▸ Information given
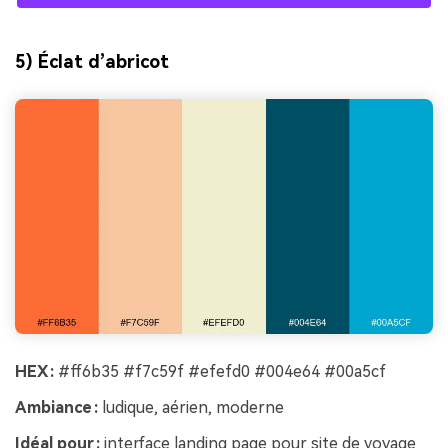
5) Éclat d’abricot
HEX :
#ff6b35 #f7c59f #efefd0 #004e64 #00a5cf
Ambiance :
ludique, aérien, moderne
Idéal pour :
interface landing page pour site de voyage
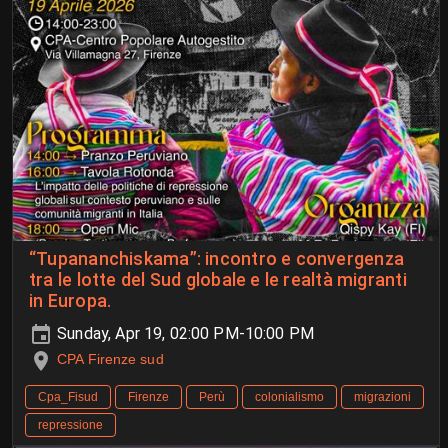
“Tupananchiskama”: incontro e convergenza
tra le lotte del Sud globale e le realtà migranti
in Europa.
Sunday, Apr 19, 02:00 PM-10:00 PM
CPA Firenze sud
Cpa_Fisud
Firenze
Perù
colonialismo
migrazioni
repressione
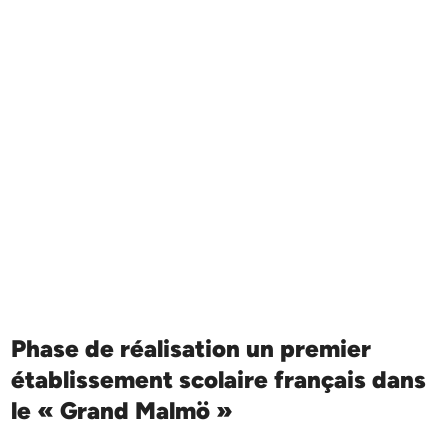
Phase de réalisation un premier
établissement scolaire français dans
le « Grand Malmö »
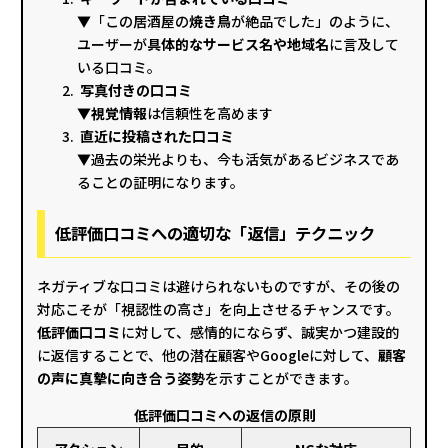
▼「この居酒屋の
焼き鳥
が絶品でした」のように、
ユーザーが
具体的なサービス名や地域名
に言及して
いる口コミ。
写真付きの口コミ
▼視覚情報
は信頼性を高めます
直近に投稿された口コミ
▼過去の栄光よりも、今も活気があるビジネスであ
ることの証明になります。
低評価口コミへの適切な「返信」テクニック
ネガティブな口コミは避けられないものですが、その後の
対応こそが「視認性の高さ」を向上させるチャンスです。
低評価口コミ
に対して、感情的にならず、誠実かつ建設的
に返信することで、他の潜在顧客やGoogleに対して、
顧客
の声に真摯に向き合う姿勢
を示すことができます。
低評価口コミへの返信の原則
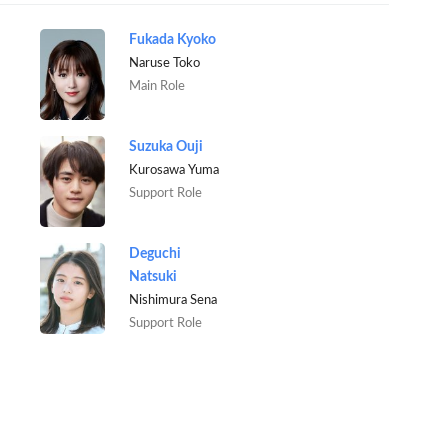
Fukada Kyoko
Naruse Toko
Main Role
Suzuka Ouji
Kurosawa Yuma
Support Role
Deguchi
Natsuki
Nishimura Sena
Support Role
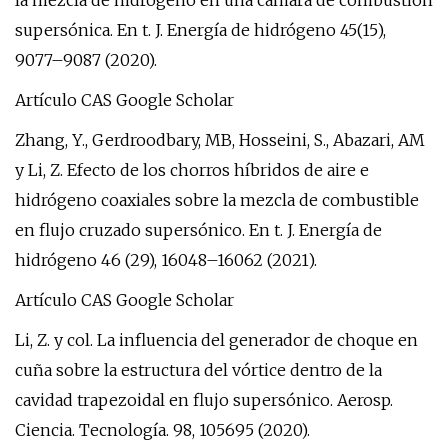
la mezcla de hidrógeno en una cámara de combustión
supersónica. En t. J. Energía de hidrógeno 45(15),
9077–9087 (2020).
Artículo CAS Google Scholar
Zhang, Y., Gerdroodbary, MB, Hosseini, S., Abazari, AM
y Li, Z. Efecto de los chorros híbridos de aire e
hidrógeno coaxiales sobre la mezcla de combustible
en flujo cruzado supersónico. En t. J. Energía de
hidrógeno 46 (29), 16048–16062 (2021).
Artículo CAS Google Scholar
Li, Z. y col. La influencia del generador de choque en
cuña sobre la estructura del vórtice dentro de la
cavidad trapezoidal en flujo supersónico. Aerosp.
Ciencia. Tecnología. 98, 105695 (2020).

▸ Activity
Only these are to be transcribed: the line with "supersónica. En t." and every line after it through the last line of the entries, each exactly.

▸ Response
supersónica. En t. J. Energía de hidrógeno 45(15),
9077–9087 (2020).
Artículo CAS Google Scholar
Zhang, Y., Gerdroodbary, MB, Hosseini, S., Abazari, AM
y Li, Z. Efecto de los chorros híbridos de aire e
hidrógeno coaxiales sobre la mezcla de combustible
en flujo cruzado supersónico. En t. J. Energía de
hidrógeno 46 (29), 16048–16062 (2021).
Artículo CAS Google Scholar
Li, Z. y col. La influencia del generador de choque en
cuña sobre la estructura del vórtice dentro de la
cavidad trapezoidal en flujo supersónico. Aerosp.
Ciencia. Tecnología. 98, 105695 (2020).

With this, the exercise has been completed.